🤖 AI Summary
This work addresses controllable abstractive summarization with predefined length constraints under the assumption of fixed pre-trained model architectures. We propose a lightweight, architecture-agnostic length control method that requires no modification to the model structure: it introduces a learnable weight on the EOS token prediction term within the standard cross-entropy loss—marking the first approach to directly embed length control into the training objective. The method is decoding-agnostic, orthogonal to inference-time strategies, and compatible with both encoder-decoder and GPT-style large language models. Extensive experiments across multiple models demonstrate stable, fine-grained length control: it consistently matches or improves ROUGE scores while significantly outperforming existing length-constrained baselines—without compromising summary quality.
📝 Abstract
Controlling the length of generated text can be crucial in various text-generation tasks, including summarization.

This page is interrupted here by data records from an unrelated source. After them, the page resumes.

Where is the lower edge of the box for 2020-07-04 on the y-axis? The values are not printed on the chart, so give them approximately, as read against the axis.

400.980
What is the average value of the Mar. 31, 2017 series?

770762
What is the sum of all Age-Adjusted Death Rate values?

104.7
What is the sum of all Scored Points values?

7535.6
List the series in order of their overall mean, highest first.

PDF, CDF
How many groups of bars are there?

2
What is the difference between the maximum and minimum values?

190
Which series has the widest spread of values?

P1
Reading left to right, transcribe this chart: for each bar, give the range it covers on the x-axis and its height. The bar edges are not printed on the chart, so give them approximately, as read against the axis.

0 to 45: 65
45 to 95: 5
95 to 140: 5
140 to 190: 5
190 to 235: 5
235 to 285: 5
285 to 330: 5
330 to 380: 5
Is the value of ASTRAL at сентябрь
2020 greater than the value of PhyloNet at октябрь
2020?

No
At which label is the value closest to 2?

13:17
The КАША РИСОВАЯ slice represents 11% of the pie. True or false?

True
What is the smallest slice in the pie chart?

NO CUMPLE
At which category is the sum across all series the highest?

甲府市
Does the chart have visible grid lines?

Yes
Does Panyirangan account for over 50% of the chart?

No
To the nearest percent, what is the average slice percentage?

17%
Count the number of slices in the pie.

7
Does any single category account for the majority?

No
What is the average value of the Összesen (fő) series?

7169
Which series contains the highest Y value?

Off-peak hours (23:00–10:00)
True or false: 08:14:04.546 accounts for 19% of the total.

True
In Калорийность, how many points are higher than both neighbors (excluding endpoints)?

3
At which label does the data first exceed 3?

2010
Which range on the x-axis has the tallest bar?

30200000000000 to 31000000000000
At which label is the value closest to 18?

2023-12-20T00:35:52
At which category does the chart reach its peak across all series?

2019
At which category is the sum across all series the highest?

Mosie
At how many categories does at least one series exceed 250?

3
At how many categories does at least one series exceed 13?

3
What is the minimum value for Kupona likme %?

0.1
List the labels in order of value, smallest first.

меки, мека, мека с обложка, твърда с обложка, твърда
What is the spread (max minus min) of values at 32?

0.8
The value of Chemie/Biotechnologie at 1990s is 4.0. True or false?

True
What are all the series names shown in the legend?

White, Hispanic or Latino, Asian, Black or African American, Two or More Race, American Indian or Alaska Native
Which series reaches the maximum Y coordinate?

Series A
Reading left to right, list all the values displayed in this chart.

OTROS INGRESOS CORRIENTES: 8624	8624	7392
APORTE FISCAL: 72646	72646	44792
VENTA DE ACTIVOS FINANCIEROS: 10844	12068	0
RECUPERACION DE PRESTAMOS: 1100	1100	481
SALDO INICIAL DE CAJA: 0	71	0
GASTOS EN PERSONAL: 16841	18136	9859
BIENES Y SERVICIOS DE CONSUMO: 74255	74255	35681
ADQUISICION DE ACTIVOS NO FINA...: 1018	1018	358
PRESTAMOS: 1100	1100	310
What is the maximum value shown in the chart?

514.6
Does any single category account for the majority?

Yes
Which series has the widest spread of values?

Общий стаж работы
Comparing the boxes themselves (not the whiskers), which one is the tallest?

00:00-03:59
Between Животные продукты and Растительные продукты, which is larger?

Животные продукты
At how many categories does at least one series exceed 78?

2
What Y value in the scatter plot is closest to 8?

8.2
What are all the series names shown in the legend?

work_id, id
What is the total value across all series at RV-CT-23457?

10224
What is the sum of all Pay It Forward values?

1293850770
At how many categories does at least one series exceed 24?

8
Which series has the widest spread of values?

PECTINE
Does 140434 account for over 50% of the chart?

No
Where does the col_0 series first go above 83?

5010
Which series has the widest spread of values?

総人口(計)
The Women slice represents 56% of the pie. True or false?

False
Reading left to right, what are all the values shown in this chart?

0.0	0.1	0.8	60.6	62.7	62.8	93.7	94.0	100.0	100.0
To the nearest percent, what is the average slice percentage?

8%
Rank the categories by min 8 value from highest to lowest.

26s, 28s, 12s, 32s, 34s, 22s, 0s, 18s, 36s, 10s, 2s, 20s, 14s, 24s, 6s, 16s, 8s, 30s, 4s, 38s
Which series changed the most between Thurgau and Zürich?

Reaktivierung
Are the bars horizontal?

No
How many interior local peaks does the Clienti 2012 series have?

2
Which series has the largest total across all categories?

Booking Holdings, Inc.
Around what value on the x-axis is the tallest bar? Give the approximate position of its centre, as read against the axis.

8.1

Existing methods often require complex model alterations, limiting compatibility with pre-trained models. We address these limitations by developing a simple approach for controlling the length of automatic text summaries by increasing the importance of correctly predicting the EOS token in the cross-entropy loss computation. The proposed methodology is agnostic to architecture and decoding algorithms and orthogonal to other inference-time techniques to control the generation length. We tested it with encoder-decoder and modern GPT-style LLMs, and show that this method can control generation length, often without affecting the quality of the summary.